There has been a rising divide between the rich and the poor countries ever since the advent of capitalist states morphing into imperialist colonisers, explained in Lenin’s epic work, “Imperialism: The highest stage of capitalism.” But in the post colonial period, the imperialist plunder through the mechanism of the world division of labour, crushing domination of the world market, and the vicious circle of loans and debt servicing of the poor countries orchestrated by the imperialist financial institutions such as the IMF and the World Bank has exasperated misery. Disparity within the underdeveloped countries is frighteningly sickening. Some of the rulers and elite are richer than those of the advanced countries. Today there are more billionaires in China than in the USA. Indian billionaires outnumber those in Japan. The most worrying issue is that this gulf between the rich and poor is widening treacherously in both the rich and the not so rich countries. Within the confines of this system, this seems to be unstoppable.

One reason of this retrogressive decline in living conditions of the masses is the fall in the rates of profit in conjunction with increased production capacity made worse by declining purchasing power of the ordinary toiling people due to the deepening crisis of capitalism. A close examination of the leaps in science and technology astonishingly reveals that the current productive capacity of the basic essentials of ordinary souls is much more than what is being produced. The only reason that this production is being held back is because the capitalist classes and the corporate bosses do not allow the production of these goods. The only motive for production in manufacturing, services, agriculture, and other sectors of the economy is to walk away with a sustained increase in their rates of profit. In other words, this lust for profits and the greed for more of these filthily rich classes has now become a hindrance to the development and evolution of human society. That is the basic reason why capitalism has become economically redundant and historically obsolete.

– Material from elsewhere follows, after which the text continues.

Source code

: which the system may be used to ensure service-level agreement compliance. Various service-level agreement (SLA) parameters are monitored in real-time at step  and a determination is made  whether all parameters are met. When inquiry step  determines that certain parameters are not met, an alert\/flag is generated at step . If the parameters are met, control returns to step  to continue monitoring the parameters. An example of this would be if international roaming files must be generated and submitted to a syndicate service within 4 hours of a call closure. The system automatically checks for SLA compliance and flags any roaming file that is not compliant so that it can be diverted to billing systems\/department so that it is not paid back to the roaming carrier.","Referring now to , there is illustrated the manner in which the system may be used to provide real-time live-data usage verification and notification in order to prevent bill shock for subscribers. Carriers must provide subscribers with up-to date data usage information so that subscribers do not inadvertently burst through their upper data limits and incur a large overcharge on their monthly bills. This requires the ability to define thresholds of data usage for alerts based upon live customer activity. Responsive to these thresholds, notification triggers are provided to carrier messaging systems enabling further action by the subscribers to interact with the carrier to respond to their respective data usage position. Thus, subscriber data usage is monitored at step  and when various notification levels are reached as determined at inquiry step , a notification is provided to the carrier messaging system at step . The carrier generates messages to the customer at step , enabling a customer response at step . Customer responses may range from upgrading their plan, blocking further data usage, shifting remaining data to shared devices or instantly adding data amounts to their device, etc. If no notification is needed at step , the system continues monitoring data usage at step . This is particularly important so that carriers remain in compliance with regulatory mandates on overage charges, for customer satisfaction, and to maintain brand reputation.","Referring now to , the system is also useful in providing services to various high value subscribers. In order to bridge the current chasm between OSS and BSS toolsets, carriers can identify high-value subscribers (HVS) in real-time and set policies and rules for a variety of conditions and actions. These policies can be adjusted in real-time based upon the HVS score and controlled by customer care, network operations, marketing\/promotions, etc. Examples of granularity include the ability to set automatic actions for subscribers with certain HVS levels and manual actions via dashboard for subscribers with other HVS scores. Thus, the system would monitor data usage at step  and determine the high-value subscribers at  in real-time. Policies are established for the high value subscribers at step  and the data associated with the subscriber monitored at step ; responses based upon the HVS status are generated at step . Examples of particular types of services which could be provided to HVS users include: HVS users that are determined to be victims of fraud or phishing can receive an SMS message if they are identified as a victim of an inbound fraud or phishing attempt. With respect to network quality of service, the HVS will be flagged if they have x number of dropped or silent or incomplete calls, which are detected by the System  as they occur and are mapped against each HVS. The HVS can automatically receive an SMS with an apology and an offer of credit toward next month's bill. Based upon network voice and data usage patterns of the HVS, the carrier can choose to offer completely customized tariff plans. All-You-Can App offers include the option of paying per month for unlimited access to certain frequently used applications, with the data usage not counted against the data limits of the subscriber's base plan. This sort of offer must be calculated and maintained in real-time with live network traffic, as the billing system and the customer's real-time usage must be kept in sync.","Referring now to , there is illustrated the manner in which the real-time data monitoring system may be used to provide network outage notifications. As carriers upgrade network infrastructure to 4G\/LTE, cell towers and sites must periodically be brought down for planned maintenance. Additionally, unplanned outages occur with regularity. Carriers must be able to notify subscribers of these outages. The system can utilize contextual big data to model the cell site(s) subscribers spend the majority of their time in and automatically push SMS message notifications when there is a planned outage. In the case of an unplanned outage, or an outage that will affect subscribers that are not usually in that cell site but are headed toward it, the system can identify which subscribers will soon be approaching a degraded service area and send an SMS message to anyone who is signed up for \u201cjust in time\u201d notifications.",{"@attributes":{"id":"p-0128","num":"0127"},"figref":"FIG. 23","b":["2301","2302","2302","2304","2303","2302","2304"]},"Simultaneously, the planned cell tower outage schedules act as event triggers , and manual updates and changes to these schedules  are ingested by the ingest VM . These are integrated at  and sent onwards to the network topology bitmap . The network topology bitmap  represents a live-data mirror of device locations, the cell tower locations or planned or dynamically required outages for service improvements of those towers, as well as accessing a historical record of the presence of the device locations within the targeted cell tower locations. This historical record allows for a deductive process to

This daunting inequality and misery does not only create social and economic hardships for the oppressed masses but it exacerbates instability and violence. These socioeconomic contradictions are the root cause of the turbulence across continents. The oppressed masses are suffering from conflagrations devastating the social being of human societies, with even elements of barbarism in some regions. This system in reality has become an existentialist threat to human civilisation. It has to be overthrown for survival. By breaking the fetters of private ownership and profits, the technology and modes of production can be liberated from the restraints of producing on their full capacity, which would in turn create an abundance of commodities that could, within a short span of time, fulfil the basic needs of the masses. This is not a utopian dream but facts derived from official statistics of the largest corporations. These exhibit a production capacity that can fulfil basic human needs. The only way forward to achieve this historic goal of putting an end to want and deprivation is to transform the socioeconomic and state systems into one in which the motive of all production and services would not be profit but the completion of human needs i.e. socialism.